Textauszug =
Wurde hier soeben offiziell der Lehrplan 21 ausgehebelt? Egal. Aber wie war das nochmal mit Stoffinhalten und Kompetenzen? Richtig, sie bedingen sich gegenseitig. Das eine gibt es nicht ohne das andere. Lehrkräfte können sich nicht ausschliesslich an Kompetenzen orientieren. Sie müssen diese an Stoffinhalten erarbeiten können. Kann man im Kanton Baselland tatsächlich Regierungsrat werden, ohne diesen an sich leicht nachvollziehbaren Zusammenhang zu verstehen? Nein. Regierungsräte sind nicht blöd, im Gegenteil. Hinter der Betonung der angeblich völlig beliebigen Austauschbarkeit der beiden Lehrplanteile versteckt sich in der Tat eine Taktik.
Der Bauerntrick
Die Bildungsdirektion gewann wenn auch spät eine wichtige Erkenntnis: Haben Lehrkräfte die Wahl zwischen einer übersichtlichen bzw. begrenzten Auflistung von Stoffinhalten einerseits und völlig unübersichtlichen, oft redundanten und zuhauf unklar formulierten 3'536 Kompetenzbeschreibungen andererseits, entscheiden sie sich immer für Stoffinhalte. Dabei können sie die zu vermittelnden Kompetenzen gar nicht aus den Augen verlieren, ansonsten sich ihr Stoff überhaupt nicht vermitteln liesse. Völlig unabhängig von Tausenden von Kompetenzbeschreibungen sind Lehrkräfte in der Vermittlung von Kompetenzen erprobte Unterrichtsprofis. Dies im Gegensatz zu den Schreiberlingen des Lehrplans 21: Dessen Autoren «…verfügten zum grössten Teil über keinerlei Unterrichtserfahrung...», wie Ernst Schürch, Präsident der AKK, treffend feststellte.

Bereitgestellte Angaben =
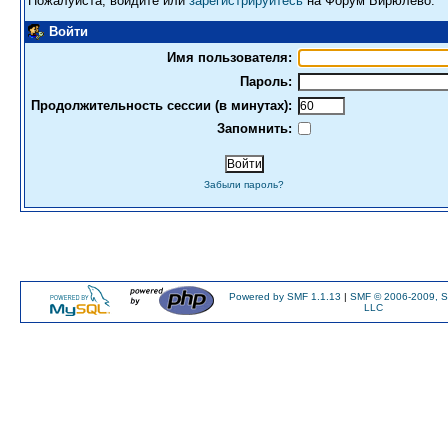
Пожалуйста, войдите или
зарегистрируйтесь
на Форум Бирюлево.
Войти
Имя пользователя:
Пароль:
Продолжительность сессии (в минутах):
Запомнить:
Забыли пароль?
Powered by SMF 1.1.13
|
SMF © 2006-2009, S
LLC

Aufgabenstellung = Schreiben Sie aus dem Textauszug zum Lehrplan 21 den Abschnitt zwischen „Der Bauerntrick“ und „AKK, treffend feststellte.“ wortgetreu ab, beide Stellen eingeschlossen. Die Einträge stammen aus einer anderen Quelle.

Lösungsbereich =
Der Bauerntrick
Die Bildungsdirektion gewann wenn auch spät eine wichtige Erkenntnis: Haben Lehrkräfte die Wahl zwischen einer übersichtlichen bzw. begrenzten Auflistung von Stoffinhalten einerseits und völlig unübersichtlichen, oft redundanten und zuhauf unklar formulierten 3'536 Kompetenzbeschreibungen andererseits, entscheiden sie sich immer für Stoffinhalte. Dabei können sie die zu vermittelnden Kompetenzen gar nicht aus den Augen verlieren, ansonsten sich ihr Stoff überhaupt nicht vermitteln liesse. Völlig unabhängig von Tausenden von Kompetenzbeschreibungen sind Lehrkräfte in der Vermittlung von Kompetenzen erprobte Unterrichtsprofis. Dies im Gegensatz zu den Schreiberlingen des Lehrplans 21: Dessen Autoren «…verfügten zum grössten Teil über keinerlei Unterrichtserfahrung...», wie Ernst Schürch, Präsident der AKK, treffend feststellte.